Uit dit onderzoek (ondertussen verschenen in Developmental Psychology) blijkt dat het gaat om die instabiliteit. Daaronder werd verstaan: periodes van werkloosheid van een ouder, aantal verhuizingen en aantal keren dat de moeder veranderde van inwonende partner, alles in de periode tot het kind vijf jaar werd. Kinderen die meer instabiliteit hadden meegemaakt, bleken toen ze 23 jaar waren geworden, eerder dan kinderen die minder instabiliteit hadden meegemaakt, eerder met sex te zijn begonnen en meer met wisselende partners seks te hebben gehad. Ook bleken ze agressiever te zijn en meer met politie en justitie in aanraking te zijn geweest. Dit alles gold niet voor kinderen die tot hun vijfde levensjaar meer armoede hadden meegemaakt. Opvallend was ook dat instabiliteit van de sociale omgeving op latere leeftijd (tussen 6 en 16 jaar) niet uitmaakte. Kennelijk vormen de eerste vijf levensjaren een kritiek periode.

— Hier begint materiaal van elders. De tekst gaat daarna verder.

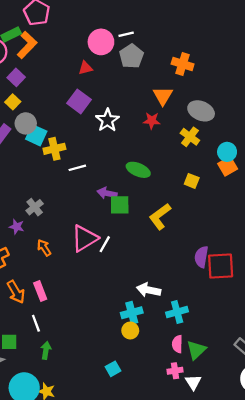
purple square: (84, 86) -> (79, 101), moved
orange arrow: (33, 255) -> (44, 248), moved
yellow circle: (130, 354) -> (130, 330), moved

Kinderen lijken van een instabiele omgeving op vroege leeftijd op te pikken dat je in het algemeen maar niet teveel op mensen kunt vertrouwen. Ze zijn er vandaag wel, maar dat hoeft voor morgen of volgende week niet te gelden. Als de zaken er zo voor staan, dan blijkt dat kinderen voor een snelle en riskante (opportunistische) levensstrategie "kiezen". Die aanhalingstekens willen zeggen dat die keuze niet het gevolg is van een bewuste afweging. Althans, daar zijn weinig aanwijzingen voor.